Chilima challenged the GBA to provide detailed business information on the project, such as how much proceeds are expected once the K30 billion is injected, and that the five years for the project was too long, asking how much it would take to have it completed in two years.
On his part, GBA director of irrigation operations Eric Chidzungu admitted the slow pace of the project, but said there are processes being followed, such that it has taken them almost three years to complete a feasibility study and detailed design.
He said: “I am happy that the Vice-President has committed that instead of five years, we might look at two years if all these resources are provided. We need about K10 billion for the infrastructure and K20 billion for the processing plant.”
In a separate interview, GBA spokesperson Maganizo Mazeze said the authority would complete construction within two years if K10 billion is provided.
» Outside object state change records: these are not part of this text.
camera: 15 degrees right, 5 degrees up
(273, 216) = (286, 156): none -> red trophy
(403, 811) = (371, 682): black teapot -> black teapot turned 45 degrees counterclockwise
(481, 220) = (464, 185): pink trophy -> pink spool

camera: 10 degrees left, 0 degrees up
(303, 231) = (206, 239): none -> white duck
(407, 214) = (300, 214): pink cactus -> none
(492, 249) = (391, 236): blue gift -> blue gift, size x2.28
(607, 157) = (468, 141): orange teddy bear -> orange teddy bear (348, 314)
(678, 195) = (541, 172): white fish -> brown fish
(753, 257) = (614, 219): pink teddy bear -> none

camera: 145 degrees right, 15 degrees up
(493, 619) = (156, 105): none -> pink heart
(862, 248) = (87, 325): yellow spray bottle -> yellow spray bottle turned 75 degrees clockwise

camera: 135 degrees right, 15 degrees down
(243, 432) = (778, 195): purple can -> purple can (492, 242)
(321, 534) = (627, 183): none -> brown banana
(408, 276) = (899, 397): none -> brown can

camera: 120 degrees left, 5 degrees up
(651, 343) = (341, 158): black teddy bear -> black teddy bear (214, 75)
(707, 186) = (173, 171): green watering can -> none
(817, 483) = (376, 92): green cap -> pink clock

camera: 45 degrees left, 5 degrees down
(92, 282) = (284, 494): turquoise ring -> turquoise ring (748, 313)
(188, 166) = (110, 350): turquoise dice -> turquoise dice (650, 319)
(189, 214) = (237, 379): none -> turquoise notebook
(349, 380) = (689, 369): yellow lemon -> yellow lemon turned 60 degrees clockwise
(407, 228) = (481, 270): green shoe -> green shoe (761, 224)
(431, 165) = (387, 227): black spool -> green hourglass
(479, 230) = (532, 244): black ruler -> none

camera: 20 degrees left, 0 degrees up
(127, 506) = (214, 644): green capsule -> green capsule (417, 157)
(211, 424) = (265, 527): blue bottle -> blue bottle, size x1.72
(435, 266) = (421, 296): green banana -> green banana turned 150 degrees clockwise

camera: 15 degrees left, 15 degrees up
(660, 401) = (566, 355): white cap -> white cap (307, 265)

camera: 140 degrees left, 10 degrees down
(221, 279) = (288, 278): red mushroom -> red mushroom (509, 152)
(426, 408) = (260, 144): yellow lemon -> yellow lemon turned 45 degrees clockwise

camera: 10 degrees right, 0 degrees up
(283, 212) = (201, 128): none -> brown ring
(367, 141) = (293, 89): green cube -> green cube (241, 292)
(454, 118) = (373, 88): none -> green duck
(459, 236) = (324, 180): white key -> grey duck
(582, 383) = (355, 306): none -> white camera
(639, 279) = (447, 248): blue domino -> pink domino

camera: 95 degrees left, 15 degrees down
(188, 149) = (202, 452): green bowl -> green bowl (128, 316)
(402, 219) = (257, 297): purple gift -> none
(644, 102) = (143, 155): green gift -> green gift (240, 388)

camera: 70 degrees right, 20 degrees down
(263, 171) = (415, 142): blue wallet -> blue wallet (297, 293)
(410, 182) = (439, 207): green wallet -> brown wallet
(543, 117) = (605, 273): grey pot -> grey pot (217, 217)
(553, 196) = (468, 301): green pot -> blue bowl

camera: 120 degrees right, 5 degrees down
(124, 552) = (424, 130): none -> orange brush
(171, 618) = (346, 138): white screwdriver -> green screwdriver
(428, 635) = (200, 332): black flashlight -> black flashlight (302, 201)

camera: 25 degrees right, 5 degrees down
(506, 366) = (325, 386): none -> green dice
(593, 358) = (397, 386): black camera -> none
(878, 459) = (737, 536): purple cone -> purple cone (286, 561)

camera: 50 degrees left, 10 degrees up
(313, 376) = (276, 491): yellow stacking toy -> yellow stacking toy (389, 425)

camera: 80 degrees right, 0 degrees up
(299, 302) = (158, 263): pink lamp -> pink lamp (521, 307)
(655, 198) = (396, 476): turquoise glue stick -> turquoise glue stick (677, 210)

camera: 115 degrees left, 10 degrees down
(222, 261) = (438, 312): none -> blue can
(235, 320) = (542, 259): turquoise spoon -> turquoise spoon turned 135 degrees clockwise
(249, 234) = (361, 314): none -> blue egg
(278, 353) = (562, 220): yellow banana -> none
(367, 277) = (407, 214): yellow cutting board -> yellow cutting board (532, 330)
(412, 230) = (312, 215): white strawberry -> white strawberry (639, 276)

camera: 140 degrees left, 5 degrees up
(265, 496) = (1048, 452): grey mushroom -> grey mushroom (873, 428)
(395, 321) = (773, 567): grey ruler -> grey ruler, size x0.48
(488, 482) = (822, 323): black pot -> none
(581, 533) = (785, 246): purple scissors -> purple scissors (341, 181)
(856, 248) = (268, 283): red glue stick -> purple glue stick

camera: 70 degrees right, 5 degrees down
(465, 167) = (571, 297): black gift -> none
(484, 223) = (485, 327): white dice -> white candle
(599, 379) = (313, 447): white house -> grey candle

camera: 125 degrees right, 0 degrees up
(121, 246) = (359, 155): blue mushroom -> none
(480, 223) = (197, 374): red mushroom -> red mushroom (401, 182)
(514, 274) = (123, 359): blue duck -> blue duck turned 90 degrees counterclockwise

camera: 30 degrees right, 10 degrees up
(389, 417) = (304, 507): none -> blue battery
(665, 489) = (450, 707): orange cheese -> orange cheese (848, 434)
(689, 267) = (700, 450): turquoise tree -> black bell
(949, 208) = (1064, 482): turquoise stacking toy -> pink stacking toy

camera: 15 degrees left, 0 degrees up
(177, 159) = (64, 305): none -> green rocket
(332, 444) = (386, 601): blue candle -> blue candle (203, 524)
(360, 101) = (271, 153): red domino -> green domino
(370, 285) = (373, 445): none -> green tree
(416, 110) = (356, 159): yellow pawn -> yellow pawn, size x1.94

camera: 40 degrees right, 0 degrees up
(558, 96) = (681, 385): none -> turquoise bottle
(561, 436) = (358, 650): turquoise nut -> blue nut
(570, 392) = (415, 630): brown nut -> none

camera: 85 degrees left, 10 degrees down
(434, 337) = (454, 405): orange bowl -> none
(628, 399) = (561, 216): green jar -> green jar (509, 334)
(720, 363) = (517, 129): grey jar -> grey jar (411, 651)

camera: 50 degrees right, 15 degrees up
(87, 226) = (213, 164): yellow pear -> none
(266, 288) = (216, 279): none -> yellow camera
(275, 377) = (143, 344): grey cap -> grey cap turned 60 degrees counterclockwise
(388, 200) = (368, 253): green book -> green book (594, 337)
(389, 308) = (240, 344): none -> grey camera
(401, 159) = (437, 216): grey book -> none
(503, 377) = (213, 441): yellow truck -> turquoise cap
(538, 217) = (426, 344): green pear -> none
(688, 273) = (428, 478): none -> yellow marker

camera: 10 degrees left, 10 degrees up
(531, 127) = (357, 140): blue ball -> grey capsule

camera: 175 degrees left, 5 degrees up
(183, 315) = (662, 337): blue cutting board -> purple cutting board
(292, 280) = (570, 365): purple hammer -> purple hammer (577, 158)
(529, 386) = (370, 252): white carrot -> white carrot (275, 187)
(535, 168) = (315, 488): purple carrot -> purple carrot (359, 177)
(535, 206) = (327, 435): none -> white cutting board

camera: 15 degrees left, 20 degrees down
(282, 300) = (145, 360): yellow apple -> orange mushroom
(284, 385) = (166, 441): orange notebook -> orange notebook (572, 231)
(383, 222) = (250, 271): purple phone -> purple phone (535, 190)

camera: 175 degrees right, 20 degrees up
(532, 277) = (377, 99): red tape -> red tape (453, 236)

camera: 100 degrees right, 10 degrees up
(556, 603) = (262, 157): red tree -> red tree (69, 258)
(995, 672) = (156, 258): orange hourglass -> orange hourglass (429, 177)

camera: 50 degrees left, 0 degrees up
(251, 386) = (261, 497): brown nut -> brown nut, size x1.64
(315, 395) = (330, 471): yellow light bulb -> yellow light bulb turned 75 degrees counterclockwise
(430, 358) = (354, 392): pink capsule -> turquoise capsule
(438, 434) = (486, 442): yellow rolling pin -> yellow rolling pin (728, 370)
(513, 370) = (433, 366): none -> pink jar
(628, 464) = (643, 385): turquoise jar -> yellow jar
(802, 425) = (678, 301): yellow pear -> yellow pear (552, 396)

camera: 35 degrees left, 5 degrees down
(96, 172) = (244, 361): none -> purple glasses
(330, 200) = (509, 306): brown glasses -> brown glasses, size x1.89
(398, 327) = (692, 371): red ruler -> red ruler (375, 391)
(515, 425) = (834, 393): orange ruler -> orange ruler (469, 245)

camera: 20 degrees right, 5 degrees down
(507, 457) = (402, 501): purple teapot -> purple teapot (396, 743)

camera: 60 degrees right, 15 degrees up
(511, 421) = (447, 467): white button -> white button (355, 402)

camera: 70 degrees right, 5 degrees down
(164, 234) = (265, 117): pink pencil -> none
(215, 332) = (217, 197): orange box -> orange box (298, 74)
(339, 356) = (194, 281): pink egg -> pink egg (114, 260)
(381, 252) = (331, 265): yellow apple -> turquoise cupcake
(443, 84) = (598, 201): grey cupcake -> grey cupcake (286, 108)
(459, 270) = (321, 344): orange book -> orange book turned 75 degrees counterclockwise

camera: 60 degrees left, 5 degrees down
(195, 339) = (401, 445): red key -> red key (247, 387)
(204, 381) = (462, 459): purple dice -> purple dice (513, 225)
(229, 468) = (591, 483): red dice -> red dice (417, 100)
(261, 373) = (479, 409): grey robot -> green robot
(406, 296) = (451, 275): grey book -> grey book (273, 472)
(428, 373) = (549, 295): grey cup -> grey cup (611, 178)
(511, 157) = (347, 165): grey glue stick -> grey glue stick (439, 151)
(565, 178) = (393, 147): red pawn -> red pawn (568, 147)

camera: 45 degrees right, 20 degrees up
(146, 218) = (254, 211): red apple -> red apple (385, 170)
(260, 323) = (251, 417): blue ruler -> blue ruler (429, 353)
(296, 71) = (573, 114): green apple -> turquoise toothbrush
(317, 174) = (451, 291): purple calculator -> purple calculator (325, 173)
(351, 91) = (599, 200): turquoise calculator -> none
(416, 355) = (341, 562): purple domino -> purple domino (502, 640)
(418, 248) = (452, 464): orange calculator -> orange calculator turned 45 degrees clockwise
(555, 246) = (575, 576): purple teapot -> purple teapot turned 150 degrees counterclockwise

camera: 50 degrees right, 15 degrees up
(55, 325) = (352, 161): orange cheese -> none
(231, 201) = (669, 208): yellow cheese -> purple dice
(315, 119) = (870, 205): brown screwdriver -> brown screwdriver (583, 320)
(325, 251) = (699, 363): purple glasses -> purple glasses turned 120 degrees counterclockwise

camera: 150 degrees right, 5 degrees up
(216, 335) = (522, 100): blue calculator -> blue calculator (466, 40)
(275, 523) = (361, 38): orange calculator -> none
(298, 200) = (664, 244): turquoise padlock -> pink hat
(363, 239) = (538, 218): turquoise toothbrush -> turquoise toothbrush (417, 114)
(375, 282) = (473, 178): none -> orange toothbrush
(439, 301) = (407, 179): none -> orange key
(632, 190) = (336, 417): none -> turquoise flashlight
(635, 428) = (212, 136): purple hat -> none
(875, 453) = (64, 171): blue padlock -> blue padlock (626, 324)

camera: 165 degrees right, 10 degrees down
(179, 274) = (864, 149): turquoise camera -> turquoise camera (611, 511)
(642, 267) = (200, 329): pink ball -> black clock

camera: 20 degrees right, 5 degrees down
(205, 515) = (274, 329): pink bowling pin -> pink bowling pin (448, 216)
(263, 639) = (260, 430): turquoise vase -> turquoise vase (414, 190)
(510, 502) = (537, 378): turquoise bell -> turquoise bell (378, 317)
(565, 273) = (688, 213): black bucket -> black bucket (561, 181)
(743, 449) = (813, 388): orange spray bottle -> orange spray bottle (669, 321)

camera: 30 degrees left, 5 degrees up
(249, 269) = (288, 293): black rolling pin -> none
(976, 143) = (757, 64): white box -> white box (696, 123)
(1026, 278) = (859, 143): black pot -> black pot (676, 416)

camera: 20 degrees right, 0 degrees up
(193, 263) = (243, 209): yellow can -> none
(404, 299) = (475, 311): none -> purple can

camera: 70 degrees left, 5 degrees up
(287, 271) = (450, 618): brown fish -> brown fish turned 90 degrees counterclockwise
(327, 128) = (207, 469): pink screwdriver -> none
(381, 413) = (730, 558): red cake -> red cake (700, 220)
The Nthola-Illola-Ngosi Rice Production Scheme will be located in Traditional Authority Kyungu, where about 14 000 persons in about 2 400 families are expected to be direct beneficiaries.
According to Ministry of Agriculture, rice production in Malawi has been declining since 1975.
Malawi has 600 000 ha that can be used for rice production. If this area was fully utilised, the country could produce at least three million tonnes of rice per annum.